King Silvallan, King of Bazim Crag and the Oordish Moors and as much Zafir’s puppet as King Narghon was Jehal’s, rolled his eyes and spat. ‘What about her? Queen Almiri’s guilt has long been obvious, and she wouldn’t act alone. I don’t know why we’re even bothering with this.’
 
‘We have no evidence
at all
against Queen Jaslyn, Your Holiness,’ snapped Jeiros. ‘And we’re bothering with this because we are the custodians of the nine realms and we have a sacred duty to do whatever is possible to keep the realms at peace and prevent another dragon-war.’
 
‘And yet here we are starting one,’ drawled Prince Tichane. Another dragon-prince to despise.
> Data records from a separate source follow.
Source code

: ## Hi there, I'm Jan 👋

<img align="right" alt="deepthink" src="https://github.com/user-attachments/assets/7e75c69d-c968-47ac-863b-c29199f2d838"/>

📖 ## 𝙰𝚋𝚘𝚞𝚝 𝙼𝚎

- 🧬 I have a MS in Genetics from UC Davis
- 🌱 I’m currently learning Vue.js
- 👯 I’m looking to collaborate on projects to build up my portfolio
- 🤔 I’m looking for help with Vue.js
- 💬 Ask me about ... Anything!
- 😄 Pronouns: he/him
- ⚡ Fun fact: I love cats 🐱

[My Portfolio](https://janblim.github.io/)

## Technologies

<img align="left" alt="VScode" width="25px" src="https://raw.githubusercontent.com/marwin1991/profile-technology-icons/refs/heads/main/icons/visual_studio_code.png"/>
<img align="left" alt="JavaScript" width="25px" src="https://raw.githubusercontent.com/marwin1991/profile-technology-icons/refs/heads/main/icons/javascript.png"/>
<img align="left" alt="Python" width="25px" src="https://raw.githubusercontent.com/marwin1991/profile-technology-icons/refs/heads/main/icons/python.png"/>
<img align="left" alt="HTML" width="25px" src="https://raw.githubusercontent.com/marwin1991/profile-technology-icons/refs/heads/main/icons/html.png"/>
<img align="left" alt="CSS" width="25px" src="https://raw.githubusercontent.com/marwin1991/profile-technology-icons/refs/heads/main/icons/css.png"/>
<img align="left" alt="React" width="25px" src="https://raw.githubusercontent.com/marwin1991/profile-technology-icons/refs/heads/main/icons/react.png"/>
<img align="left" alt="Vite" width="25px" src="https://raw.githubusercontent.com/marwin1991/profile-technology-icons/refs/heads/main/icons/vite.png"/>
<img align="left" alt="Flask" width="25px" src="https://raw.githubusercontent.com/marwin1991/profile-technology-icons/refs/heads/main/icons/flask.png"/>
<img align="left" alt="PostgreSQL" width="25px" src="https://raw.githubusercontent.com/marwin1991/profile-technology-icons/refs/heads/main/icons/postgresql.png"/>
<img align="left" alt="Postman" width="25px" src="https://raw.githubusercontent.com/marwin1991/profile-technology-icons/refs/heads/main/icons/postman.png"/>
Too much like Jehal in too many ways.
 
Zafir turned her smile on Jeiros. ‘And what do you say regarding Queen Almiri, Master Alchemist? Has she been helping the Red Riders or not? How is her supply of potions? Missing any is she?’
 
Jeiros sank into his chair and shrugged his shoulders. ‘I cannot say for sure. The Red Riders stole most of what they need from you, Your Holiness. But yes, if I have to say one way or the other, some are missing.’
 
As far as Vale could see that sealed Almiri’s fate. As soon as he was no longer needed, he left them to it. The south was going to war with the north. Zafir already had her dragons stationed around the palace. Silvallan’s were on the way. King Narghon and King Jehal would follow. As many as seven hundred dragons would fly across the Purple Spur. Even if Queen Jaslyn came to her sister’s aid, they were still outnumbered two to one. From Eisal’s face, King Sirion planned to have no part of the fight either way. So the north would lose and that would be that. Speaker Hyram’s legacy would be over. Queen Shezira’s line would be finished. And in the middle, almost unnoticed, Evenspire and most of the Blackwind Dales would go up in flames. Idly, Vale wondered how many people would burn and how many would starve. A lot, most likely.
 
He climbed all the way to the top of the Gatehouse, its gates wide and tall enough to let in a dragon. He stood on the battlements, close to the edge. There was hardly any space. Twenty scorpions filled the platforms on the top of the Gatehouse towers.